Wednesday, November 02, 2005

Green Desert - Chapter 2.6.2 - Tamé


In a blue hallway, the foreign kid walked, Pí‘oro lay, Vata stood, and a brown dog sat.

“Bring him to the chapel. Follow me.”

I shook my head. “What chapel?” The nearest chapel was in town. Pí‘oro looked dead. Shouldn’t we be calling the paramedics?

“Take an arm,” the kid ordered in his thick accent.

Vata disappeared around the corner, the dog walking after her. Vata apparently knew what she was doing. I lowered myself to one knee beside the kid and grabbed Pí‘oro’s limp arm. He had a pulse.

The foreign kid let go.

“What are you doing?” Was he joking around or just stupid?

He shouted down the hall, “Sıpa‘ı, come here!” and hit his leg.

“The dog ain’t going to be able to help us, son. Grab his arm!”

Sıpa‘ı trotted into sight, wagging its tail. The dark-haired boy sighed happily.

“Let’s do this if we’re doing this, kid.”

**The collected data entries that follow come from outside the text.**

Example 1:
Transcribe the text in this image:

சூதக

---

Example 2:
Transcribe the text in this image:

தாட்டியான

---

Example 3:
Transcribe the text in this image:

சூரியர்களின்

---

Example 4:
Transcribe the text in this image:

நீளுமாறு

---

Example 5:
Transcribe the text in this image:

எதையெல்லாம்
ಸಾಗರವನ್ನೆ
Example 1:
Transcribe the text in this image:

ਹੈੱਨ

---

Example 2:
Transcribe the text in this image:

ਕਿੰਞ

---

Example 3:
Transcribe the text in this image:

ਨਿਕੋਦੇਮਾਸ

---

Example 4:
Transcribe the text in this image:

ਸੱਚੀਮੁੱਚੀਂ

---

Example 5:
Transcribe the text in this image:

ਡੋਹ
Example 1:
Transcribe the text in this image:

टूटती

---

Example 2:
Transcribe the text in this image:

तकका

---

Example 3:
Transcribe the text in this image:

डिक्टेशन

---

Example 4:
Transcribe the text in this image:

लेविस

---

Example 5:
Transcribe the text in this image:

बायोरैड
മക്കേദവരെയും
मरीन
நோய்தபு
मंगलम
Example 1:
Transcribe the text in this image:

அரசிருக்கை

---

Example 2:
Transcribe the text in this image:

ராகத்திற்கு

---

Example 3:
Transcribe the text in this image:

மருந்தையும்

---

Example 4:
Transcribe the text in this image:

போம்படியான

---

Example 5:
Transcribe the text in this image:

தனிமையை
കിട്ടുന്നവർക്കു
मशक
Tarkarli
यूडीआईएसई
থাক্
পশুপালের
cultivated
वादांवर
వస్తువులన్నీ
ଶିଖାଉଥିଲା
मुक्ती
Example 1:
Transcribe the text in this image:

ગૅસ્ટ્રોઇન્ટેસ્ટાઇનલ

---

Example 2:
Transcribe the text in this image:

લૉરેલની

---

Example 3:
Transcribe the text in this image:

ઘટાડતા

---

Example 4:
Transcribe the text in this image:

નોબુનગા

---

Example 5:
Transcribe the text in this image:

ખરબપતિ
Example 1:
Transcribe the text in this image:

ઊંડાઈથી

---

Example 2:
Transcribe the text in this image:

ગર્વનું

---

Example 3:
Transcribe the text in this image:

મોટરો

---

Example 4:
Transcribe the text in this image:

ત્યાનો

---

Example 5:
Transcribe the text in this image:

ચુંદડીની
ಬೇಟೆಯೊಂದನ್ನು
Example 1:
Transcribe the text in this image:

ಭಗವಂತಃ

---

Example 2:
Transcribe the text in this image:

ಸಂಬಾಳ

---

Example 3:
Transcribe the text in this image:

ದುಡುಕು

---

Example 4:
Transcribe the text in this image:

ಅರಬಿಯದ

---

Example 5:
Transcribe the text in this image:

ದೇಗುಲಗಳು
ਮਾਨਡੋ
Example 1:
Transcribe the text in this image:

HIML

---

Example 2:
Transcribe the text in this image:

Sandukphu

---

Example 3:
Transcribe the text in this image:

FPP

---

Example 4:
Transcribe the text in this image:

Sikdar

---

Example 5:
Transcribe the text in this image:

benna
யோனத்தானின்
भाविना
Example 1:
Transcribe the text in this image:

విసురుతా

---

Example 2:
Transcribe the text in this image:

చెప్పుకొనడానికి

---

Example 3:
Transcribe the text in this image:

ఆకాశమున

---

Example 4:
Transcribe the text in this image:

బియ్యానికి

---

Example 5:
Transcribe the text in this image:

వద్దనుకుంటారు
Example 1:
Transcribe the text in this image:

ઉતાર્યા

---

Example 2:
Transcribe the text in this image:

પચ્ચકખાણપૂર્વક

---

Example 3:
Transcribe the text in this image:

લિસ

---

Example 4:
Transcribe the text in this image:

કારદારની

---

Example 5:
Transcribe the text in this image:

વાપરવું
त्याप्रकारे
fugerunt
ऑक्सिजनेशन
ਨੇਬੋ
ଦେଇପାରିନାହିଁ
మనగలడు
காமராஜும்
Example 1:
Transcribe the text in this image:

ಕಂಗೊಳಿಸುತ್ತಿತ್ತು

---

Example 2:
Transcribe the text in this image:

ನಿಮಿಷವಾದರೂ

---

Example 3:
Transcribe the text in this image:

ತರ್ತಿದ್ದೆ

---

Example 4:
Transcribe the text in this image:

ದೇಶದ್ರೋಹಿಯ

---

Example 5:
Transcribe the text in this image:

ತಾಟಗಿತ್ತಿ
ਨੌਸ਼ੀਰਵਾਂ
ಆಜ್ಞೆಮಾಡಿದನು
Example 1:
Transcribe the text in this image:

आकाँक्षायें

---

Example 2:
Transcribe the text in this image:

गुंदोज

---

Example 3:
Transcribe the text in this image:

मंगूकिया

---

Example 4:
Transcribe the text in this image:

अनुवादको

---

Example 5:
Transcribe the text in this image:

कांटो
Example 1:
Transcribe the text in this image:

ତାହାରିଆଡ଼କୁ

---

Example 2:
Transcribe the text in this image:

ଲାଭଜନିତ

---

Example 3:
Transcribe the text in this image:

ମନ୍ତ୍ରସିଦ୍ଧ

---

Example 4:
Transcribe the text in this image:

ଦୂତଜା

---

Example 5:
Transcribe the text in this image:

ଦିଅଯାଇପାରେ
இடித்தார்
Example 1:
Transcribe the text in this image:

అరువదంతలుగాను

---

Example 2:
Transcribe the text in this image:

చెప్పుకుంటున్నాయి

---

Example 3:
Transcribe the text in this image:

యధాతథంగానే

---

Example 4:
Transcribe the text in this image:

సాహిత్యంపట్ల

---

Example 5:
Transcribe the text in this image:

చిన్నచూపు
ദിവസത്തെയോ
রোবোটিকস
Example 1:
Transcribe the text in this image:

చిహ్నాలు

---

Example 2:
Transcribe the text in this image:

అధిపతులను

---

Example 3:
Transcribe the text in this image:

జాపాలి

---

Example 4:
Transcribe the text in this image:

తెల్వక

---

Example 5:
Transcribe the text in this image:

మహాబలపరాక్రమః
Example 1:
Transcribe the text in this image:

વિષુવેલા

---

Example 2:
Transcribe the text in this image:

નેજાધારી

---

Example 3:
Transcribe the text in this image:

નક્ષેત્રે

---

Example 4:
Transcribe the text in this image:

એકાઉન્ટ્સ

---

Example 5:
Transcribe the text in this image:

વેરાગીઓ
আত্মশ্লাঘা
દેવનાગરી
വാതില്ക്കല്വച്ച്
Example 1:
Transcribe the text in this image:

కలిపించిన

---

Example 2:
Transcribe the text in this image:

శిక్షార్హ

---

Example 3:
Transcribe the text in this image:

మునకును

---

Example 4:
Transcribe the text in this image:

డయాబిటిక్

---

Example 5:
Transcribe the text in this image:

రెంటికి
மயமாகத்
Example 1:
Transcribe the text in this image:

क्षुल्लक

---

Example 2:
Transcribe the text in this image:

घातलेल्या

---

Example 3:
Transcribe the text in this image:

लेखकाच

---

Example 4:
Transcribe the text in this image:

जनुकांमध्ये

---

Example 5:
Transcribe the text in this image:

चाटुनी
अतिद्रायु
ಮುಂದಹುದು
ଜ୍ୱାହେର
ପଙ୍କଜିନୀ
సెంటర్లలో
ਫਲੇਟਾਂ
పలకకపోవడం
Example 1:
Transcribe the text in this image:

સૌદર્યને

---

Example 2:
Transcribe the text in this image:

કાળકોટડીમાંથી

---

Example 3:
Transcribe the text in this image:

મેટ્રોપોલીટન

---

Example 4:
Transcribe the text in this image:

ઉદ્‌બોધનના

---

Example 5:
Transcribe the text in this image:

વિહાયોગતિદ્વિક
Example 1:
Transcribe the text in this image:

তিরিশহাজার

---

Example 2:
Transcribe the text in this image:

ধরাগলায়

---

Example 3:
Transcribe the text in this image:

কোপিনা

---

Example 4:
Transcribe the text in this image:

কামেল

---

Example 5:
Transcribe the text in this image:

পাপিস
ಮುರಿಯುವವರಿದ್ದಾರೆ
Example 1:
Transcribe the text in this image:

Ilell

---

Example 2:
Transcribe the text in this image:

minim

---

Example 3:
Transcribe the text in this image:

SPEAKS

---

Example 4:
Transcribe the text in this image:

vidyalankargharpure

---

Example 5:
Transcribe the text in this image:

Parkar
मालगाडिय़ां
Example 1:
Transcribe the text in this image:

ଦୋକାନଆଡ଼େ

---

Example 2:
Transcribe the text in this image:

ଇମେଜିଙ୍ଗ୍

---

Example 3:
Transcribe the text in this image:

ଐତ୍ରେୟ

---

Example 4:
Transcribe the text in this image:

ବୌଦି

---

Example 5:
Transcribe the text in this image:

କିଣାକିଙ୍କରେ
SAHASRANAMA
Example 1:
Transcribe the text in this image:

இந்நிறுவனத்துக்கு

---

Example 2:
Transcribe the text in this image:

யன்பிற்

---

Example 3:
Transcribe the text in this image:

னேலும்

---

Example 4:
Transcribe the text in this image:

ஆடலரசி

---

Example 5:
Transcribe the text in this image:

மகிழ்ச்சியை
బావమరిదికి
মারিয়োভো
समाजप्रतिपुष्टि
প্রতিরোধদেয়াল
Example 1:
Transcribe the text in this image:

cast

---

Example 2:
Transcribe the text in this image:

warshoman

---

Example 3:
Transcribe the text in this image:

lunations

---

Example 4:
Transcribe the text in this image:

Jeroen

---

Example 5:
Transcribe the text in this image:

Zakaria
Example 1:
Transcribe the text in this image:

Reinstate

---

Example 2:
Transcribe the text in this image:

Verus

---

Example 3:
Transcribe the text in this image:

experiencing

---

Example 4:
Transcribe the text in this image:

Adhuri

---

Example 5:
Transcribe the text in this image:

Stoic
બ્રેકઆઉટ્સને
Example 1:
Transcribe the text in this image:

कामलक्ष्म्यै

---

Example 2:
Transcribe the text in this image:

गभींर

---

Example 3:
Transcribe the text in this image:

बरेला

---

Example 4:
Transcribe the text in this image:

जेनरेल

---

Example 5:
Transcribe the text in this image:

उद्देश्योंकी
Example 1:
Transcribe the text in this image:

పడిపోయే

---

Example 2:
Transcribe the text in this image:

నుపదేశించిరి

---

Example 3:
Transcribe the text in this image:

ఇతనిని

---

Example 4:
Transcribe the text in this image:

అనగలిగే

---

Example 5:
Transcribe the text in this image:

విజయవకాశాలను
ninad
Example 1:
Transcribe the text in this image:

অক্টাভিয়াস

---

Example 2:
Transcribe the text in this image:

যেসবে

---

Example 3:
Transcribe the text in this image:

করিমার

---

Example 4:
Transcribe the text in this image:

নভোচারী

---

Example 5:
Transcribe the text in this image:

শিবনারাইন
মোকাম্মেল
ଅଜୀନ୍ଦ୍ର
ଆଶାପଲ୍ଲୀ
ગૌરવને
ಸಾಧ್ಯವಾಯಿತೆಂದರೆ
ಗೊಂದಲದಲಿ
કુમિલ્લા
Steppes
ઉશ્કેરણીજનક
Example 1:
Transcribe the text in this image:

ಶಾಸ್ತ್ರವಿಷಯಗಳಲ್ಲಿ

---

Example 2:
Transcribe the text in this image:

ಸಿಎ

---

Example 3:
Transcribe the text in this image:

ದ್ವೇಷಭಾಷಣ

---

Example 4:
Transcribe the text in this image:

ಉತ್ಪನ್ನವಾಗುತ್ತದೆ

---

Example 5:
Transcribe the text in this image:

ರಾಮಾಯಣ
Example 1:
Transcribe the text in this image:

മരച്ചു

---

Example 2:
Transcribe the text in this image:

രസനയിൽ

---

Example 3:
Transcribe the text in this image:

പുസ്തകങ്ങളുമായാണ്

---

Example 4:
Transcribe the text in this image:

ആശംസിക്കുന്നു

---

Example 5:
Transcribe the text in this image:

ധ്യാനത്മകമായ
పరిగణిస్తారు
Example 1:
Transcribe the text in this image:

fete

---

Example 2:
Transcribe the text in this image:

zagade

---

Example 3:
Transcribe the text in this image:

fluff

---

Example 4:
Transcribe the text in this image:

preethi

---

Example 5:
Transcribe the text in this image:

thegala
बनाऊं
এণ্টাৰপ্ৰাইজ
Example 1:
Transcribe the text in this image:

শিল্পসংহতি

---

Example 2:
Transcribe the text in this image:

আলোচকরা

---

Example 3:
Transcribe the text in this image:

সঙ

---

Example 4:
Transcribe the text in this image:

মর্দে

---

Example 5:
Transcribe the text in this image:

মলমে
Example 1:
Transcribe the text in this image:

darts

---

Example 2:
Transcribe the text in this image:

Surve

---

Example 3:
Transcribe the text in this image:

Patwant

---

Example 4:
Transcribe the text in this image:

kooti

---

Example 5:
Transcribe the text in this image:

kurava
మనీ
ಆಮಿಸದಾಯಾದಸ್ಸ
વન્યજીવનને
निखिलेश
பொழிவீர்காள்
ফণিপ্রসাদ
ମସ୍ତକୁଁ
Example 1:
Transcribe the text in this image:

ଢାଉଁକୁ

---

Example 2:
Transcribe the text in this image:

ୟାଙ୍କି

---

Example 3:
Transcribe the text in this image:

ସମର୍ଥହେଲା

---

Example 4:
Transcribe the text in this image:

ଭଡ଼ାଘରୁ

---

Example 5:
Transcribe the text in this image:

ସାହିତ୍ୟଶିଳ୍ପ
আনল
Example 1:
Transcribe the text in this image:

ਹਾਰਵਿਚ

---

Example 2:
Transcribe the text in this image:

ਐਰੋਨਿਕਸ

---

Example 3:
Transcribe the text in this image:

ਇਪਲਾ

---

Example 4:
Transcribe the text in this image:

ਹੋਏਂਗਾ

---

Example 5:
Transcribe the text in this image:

But the foreigner just scratched the dog behind its ears, muttered something in his foreign language, and pushed the dog past me to the living room with a slap on its flanks.

“Kid.”

Finally he grabbed the large man’s other arm and we started dragging Pí‘oro down the hall, his waist still on the carpet. The hall turned a corner and we had to flip Pí‘oro over and sit him up and bend him around. This was insane. The kid was insane. Vata was insane. I should call the paramedics.